With lawlessness prevailing throughout much of the South, the federal government was forced to intervene. From the beginning, Radical Republicans in Congress understood the dire situation that the freedmen faced. So too did Ulysses S. Grant. In line with a recent wave of Grant revisionism, Bordewich reevaluates the eighteenth president’s role in the enforcement of Reconstruction legislation. Bordewich demonstrates Grant’s unflagging support for Radical Reconstruction policies—even once Republican support began to wane by the early 1870s. Bordewich succeeds in demonstrating Grant’s involvement in the legislative process that brought about the passage of the Enforcement Acts. But while those acts proved vital to Grant’s victory over the Klan, sewn within that victory were the threads of Reconstruction’s demise.

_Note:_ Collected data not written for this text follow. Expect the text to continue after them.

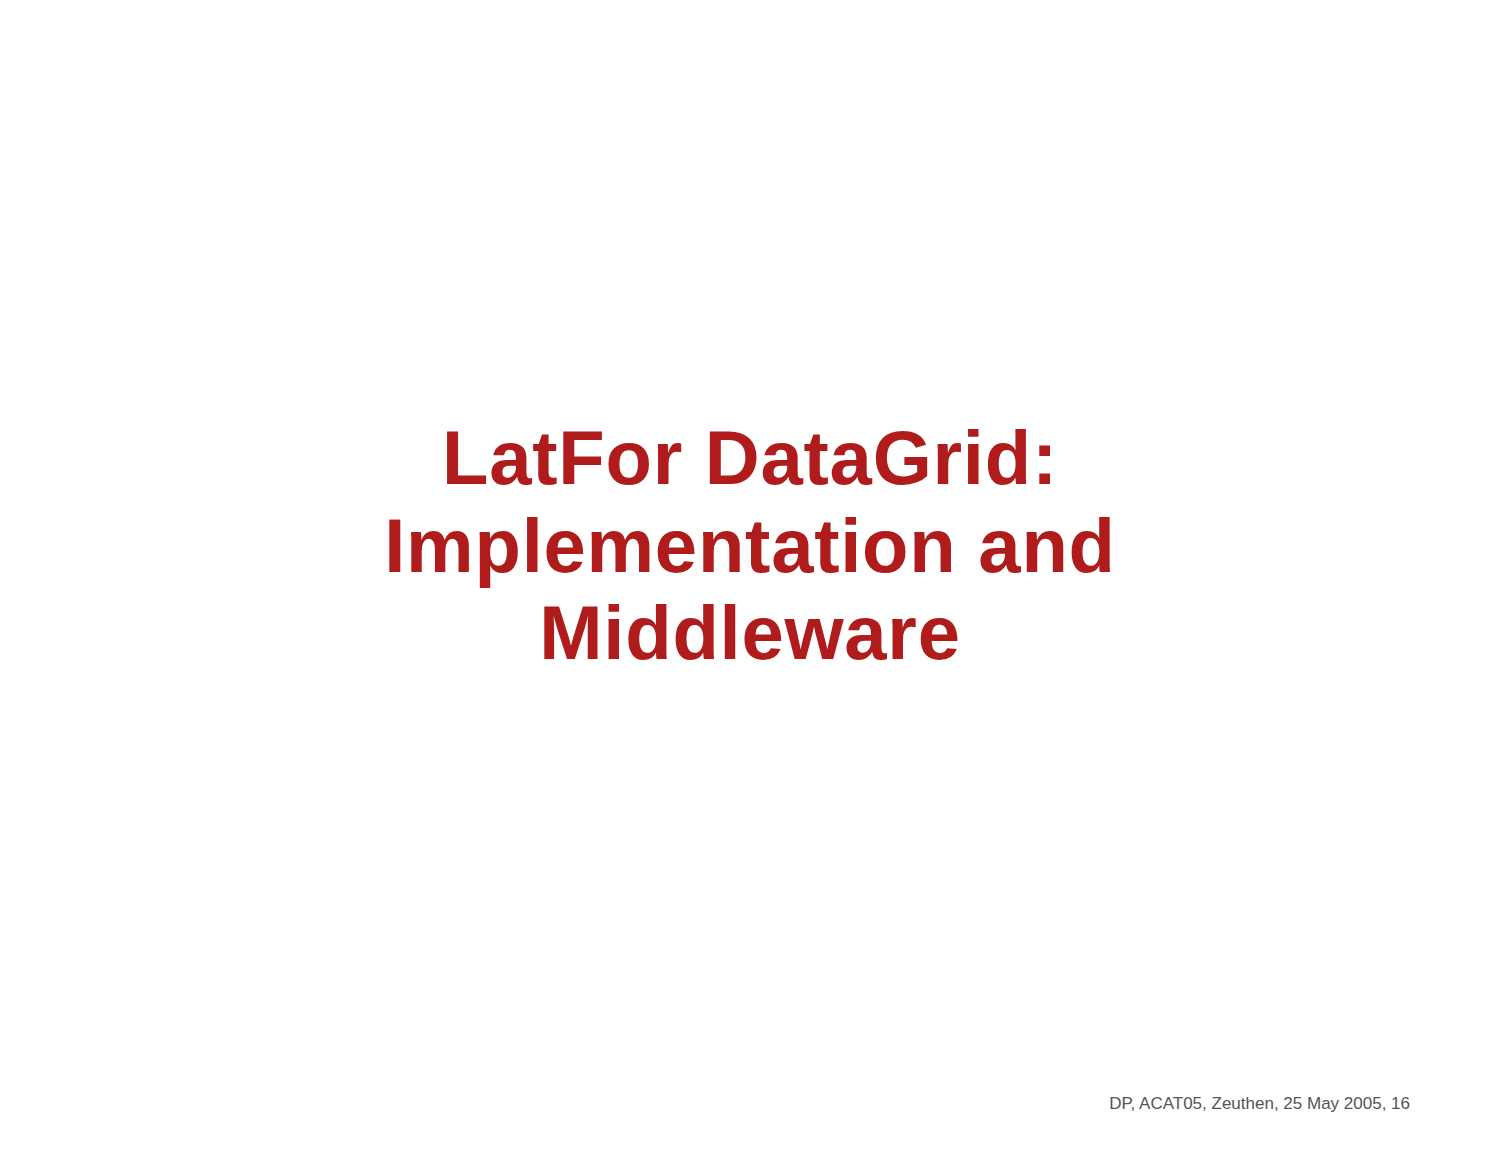LatFor DataGrid: Implementation and Middleware
DP, ACAT05, Zeuthen, 25 May 2005, 16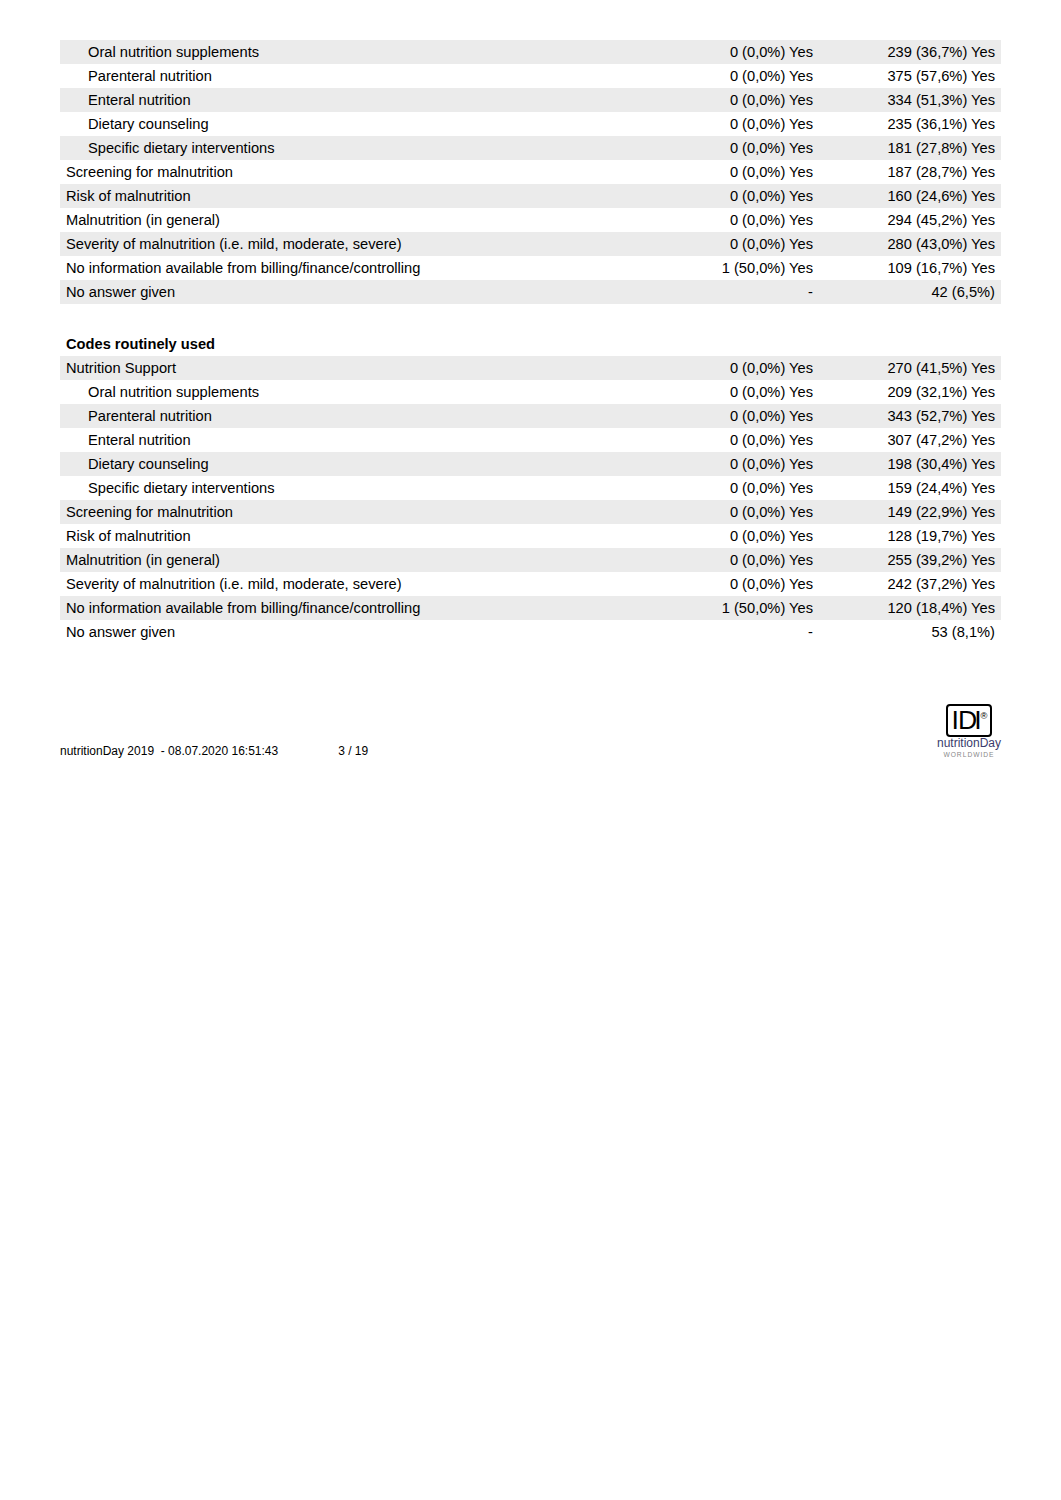| Oral nutrition supplements | 0 (0,0%) Yes | 239 (36,7%) Yes |
| Parenteral nutrition | 0 (0,0%) Yes | 375 (57,6%) Yes |
| Enteral nutrition | 0 (0,0%) Yes | 334 (51,3%) Yes |
| Dietary counseling | 0 (0,0%) Yes | 235 (36,1%) Yes |
| Specific dietary interventions | 0 (0,0%) Yes | 181 (27,8%) Yes |
| Screening for malnutrition | 0 (0,0%) Yes | 187 (28,7%) Yes |
| Risk of malnutrition | 0 (0,0%) Yes | 160 (24,6%) Yes |
| Malnutrition (in general) | 0 (0,0%) Yes | 294 (45,2%) Yes |
| Severity of malnutrition (i.e. mild, moderate, severe) | 0 (0,0%) Yes | 280 (43,0%) Yes |
| No information available from billing/finance/controlling | 1 (50,0%) Yes | 109 (16,7%) Yes |
| No answer given | - | 42 (6,5%) |
| Codes routinely used | | |
| Nutrition Support | 0 (0,0%) Yes | 270 (41,5%) Yes |
| Oral nutrition supplements | 0 (0,0%) Yes | 209 (32,1%) Yes |
| Parenteral nutrition | 0 (0,0%) Yes | 343 (52,7%) Yes |
| Enteral nutrition | 0 (0,0%) Yes | 307 (47,2%) Yes |
| Dietary counseling | 0 (0,0%) Yes | 198 (30,4%) Yes |
| Specific dietary interventions | 0 (0,0%) Yes | 159 (24,4%) Yes |
| Screening for malnutrition | 0 (0,0%) Yes | 149 (22,9%) Yes |
| Risk of malnutrition | 0 (0,0%) Yes | 128 (19,7%) Yes |
| Malnutrition (in general) | 0 (0,0%) Yes | 255 (39,2%) Yes |
| Severity of malnutrition (i.e. mild, moderate, severe) | 0 (0,0%) Yes | 242 (37,2%) Yes |
| No information available from billing/finance/controlling | 1 (50,0%) Yes | 120 (18,4%) Yes |
| No answer given | - | 53 (8,1%) |
nutritionDay 2019 - 08.07.2020 16:51:43
3 / 19
IDI®
nutritionDay
WORLDWIDE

Even as it was dedicated to Radical Reconstruction, Grant’s administration had also promised to reduce the federal debt. “While Congress had enacted a battery of strong anti-Klan laws,” Bordewich writes, “it failed to appropriate the money to fully enforce them” (293).

Moreover, the arrests of the hundreds of suspected Klansmen proved to be a logistical nightmare that quickly overwhelmed the federal court system. With waning support for Reconstruction among white northerners and continued resistance from white Southerners, it is little surprise that Grant’s policies failed to achieve more in the long run. “Had Grant’s campaign’s been properly financed, sustained over time, and supported by consistent punishment by the courts,” Bordewich writes, “it could have not only destroyed the Klan, but ensured the survival of a two-party system and civil rights in the South” (361-362).

Even so, Grant was satisfied with the progress that had been achieved in the South through his war against the Klan; as such, the president took the momentous step to grant amnesty to remaining ex-Confederates. Hopeful that such a policy would lead to an acceptance of freedmen’s rights in Southern politics, Grant had made a major miscalculation. Many of the gains of Grant years would be lost as the nation pivoted from the promise of Reconstruction to the “nadir” of Jim Crow.

Fergus Bordewich’s Klan War adds greatly to the growing literature on the Civil War’s aftermath and contributes to a better understanding of Ulysses S. Grant’s role in shaping of Reconstruction policy. It is a sobering reminder that rights gained can be easily taken away.

Riley Sullivan teaches history at San Jacinto College in Houston.